Phlebectomy is often performed during the same visit as thermal ablation: the ablation seals the deeper trunk vein, and phlebectomy removes the visible surface veins. Most people resume normal daily activities within 24 hours and return to work in one to two days. This approach isn’t appropriate if the problematic veins are deep inside the leg, if you have an active skin infection, or if you’re at high risk for blood clots.

Choosing the Right Treatment

The choice between procedures depends on several factors. Thermal ablation and medical adhesive closure are best suited for the long, straight trunk veins (like the great saphenous vein) that run the length of the inner thigh and calf. Foam sclerotherapy works well for medium-sized veins and spider veins, or for treating branches left over after ablation.

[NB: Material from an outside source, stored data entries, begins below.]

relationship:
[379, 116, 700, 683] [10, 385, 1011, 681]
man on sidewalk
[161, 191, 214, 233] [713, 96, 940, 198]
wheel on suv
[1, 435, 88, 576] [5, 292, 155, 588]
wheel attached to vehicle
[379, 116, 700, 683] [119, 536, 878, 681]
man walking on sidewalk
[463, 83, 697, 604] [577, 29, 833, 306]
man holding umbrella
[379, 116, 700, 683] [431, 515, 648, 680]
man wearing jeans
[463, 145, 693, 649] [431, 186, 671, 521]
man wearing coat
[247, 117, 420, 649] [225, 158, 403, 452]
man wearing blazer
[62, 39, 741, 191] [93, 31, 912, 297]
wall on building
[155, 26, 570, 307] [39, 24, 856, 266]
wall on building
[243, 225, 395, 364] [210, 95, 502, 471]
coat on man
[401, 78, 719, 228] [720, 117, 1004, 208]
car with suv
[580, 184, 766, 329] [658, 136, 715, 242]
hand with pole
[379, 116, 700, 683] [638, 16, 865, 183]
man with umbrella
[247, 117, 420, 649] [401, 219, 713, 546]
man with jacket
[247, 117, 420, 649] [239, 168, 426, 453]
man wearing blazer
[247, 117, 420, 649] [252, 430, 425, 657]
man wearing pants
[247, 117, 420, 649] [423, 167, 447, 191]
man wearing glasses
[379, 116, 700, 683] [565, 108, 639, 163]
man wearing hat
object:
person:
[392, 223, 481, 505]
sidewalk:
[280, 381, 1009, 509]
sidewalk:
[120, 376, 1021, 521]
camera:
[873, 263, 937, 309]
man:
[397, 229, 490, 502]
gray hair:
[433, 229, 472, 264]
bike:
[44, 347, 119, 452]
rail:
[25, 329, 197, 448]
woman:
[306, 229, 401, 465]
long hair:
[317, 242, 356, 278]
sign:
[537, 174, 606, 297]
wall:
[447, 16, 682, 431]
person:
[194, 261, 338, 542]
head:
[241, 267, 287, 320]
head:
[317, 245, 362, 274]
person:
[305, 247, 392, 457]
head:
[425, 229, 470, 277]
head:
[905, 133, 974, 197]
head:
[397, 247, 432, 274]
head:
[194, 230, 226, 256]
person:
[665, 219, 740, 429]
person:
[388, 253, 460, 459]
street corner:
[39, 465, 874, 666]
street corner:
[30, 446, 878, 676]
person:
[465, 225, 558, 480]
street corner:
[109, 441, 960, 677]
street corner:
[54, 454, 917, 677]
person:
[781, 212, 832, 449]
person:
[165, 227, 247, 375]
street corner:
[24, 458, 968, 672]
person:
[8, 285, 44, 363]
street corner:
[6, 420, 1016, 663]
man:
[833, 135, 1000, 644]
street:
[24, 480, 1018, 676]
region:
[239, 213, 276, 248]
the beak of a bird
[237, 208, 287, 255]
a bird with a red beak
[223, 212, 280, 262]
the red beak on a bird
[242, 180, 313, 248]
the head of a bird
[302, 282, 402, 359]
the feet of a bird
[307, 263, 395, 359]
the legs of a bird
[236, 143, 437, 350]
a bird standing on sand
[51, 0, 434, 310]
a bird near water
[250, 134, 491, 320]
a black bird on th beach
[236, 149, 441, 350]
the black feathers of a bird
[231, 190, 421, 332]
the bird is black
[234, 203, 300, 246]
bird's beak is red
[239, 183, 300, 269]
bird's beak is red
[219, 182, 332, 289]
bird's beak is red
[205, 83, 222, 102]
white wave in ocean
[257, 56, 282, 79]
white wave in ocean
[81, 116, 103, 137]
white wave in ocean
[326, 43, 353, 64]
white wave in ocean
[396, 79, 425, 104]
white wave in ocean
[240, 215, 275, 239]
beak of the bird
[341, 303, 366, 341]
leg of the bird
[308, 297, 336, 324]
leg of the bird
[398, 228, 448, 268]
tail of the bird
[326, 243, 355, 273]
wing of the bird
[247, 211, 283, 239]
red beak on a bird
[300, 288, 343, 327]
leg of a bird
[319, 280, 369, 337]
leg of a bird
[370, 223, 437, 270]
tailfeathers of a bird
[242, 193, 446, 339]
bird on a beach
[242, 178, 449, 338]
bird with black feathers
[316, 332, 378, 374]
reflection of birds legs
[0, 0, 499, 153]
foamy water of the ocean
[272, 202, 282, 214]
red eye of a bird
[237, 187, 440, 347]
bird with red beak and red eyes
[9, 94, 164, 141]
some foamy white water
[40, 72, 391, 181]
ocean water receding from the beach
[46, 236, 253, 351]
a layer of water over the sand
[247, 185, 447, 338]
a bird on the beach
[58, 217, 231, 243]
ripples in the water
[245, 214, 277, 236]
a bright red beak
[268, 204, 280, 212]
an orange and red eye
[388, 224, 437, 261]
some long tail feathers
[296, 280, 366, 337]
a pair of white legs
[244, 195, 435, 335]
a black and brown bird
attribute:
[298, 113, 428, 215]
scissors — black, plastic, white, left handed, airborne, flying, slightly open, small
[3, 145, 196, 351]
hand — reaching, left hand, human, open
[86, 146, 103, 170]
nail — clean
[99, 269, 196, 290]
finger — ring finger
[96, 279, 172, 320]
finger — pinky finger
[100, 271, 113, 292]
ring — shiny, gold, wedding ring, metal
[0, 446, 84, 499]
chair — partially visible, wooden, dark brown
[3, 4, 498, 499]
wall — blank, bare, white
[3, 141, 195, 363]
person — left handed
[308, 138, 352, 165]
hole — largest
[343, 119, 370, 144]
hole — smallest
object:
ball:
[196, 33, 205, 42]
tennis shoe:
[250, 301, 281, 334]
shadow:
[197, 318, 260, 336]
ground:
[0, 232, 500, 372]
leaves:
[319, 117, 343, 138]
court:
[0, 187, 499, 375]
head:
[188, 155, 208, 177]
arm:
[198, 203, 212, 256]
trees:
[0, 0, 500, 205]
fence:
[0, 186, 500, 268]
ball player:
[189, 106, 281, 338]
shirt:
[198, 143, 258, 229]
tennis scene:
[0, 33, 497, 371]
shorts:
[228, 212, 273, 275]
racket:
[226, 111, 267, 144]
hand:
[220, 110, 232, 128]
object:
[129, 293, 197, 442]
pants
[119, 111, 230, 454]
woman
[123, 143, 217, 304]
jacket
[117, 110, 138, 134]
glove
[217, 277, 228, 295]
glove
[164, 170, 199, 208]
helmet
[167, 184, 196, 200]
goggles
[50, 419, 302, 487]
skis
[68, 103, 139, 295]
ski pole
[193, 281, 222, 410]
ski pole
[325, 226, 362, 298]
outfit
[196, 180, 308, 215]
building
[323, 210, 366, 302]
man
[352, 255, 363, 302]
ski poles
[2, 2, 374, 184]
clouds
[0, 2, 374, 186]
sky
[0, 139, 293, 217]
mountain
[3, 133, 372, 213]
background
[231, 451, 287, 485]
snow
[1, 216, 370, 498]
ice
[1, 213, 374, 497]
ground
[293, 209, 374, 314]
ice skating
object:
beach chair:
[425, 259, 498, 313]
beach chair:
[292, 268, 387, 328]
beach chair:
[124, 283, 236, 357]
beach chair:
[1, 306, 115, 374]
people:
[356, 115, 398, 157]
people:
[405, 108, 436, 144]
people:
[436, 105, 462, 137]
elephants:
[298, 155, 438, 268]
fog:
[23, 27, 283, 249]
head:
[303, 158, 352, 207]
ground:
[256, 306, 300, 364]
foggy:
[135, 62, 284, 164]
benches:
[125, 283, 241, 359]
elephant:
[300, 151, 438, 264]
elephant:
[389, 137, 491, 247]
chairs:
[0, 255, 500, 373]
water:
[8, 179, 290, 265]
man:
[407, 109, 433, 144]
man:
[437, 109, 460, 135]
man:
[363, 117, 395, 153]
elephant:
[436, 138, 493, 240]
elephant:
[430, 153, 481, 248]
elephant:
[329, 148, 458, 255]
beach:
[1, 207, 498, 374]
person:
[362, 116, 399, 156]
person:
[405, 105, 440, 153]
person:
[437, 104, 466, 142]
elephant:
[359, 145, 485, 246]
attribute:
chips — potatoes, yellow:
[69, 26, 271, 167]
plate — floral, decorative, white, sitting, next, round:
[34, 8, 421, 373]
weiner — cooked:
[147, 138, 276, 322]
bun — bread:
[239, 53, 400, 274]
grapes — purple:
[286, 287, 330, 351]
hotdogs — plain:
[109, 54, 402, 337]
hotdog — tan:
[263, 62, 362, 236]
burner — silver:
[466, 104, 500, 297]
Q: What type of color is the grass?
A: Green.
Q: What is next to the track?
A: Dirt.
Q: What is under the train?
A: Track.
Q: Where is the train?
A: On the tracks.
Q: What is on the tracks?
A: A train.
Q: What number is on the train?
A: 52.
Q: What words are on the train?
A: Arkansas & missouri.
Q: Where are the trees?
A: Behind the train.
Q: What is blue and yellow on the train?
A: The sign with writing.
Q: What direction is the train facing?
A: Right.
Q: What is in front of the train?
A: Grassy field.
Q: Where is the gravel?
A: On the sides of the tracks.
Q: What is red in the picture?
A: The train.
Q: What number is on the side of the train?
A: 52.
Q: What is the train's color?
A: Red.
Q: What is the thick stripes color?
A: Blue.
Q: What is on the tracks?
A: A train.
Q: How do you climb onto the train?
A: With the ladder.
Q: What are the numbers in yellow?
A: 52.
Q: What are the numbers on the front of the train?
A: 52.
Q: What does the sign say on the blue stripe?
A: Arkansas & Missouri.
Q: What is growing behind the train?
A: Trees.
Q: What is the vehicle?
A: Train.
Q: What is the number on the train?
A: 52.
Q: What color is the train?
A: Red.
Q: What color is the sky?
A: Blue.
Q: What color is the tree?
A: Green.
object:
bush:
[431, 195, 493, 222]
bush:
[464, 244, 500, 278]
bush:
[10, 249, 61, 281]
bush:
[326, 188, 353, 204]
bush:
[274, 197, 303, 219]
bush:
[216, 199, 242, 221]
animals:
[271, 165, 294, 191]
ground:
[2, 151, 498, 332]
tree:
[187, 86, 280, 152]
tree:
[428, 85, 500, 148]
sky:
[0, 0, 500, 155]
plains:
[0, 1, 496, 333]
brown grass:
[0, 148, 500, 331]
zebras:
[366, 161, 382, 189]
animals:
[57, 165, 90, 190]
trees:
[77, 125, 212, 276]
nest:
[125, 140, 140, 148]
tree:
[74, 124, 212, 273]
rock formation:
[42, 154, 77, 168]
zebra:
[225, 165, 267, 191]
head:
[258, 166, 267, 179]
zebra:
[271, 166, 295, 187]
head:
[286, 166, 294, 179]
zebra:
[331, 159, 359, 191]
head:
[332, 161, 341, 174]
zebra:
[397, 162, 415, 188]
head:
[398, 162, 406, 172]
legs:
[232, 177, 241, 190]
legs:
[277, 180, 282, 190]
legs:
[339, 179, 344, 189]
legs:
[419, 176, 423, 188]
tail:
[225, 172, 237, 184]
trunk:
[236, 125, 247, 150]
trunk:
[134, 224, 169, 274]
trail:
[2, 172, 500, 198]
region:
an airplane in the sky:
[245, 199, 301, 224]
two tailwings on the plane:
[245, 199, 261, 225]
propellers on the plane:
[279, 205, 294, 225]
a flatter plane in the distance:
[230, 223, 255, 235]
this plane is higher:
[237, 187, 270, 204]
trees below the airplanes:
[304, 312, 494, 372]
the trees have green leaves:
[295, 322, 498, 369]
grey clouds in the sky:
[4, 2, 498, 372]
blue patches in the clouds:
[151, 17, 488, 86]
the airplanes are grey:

Phlebectomy is ideal for large surface veins that are too big for sclerotherapy but too superficial or winding for catheter-based treatments.

Many people end up with a combination. A typical treatment plan might involve ablation of the main leaking vein, followed by sclerotherapy or phlebectomy for the visible branches a few weeks later. Your doctor will use the ultrasound findings to map out which veins to target and in what order.

Insurance and Cost Considerations

Insurance coverage for varicose vein treatment hinges on whether it’s considered medically necessary or cosmetic. If you have documented symptoms like pain, swelling, skin changes, or ulcers, and your ultrasound confirms venous reflux, most plans will cover treatment. Purely cosmetic treatment of veins that don’t cause symptoms is generally not covered.

Most insurers require you to complete a supervised trial of compression stockings before approving a procedure. They also require ultrasound evidence showing the specific veins that are refluxing. Keep records of your symptoms, any complications like skin discoloration or bleeding, and the dates you wore compression stockings. Getting prior authorization before scheduling a procedure prevents unexpected bills.

What to Expect After Treatment

Regardless of which procedure you have, treated veins don’t disappear overnight. The sealed or collapsed vein is gradually absorbed by your body over weeks to months. Bruising, mild tenderness, and a sensation of tightness along the treated area are normal in the first week or two. Compression stockings after the procedure help reduce swelling and support healing.

Walking is encouraged from day one. It activates the calf muscle pump and promotes healthy circulation through the remaining veins. Most people feel noticeably better within two to four weeks, with reduced heaviness and swelling. Full cosmetic improvement, where the visible veins fade or disappear, can take three to six months.

Varicose veins can recur in other veins over time because treatment doesn’t fix the underlying tendency toward valve weakness. Maintaining a healthy weight, staying active, and wearing compression stockings during prolonged standing or sitting can help slow the development of new varicose veins.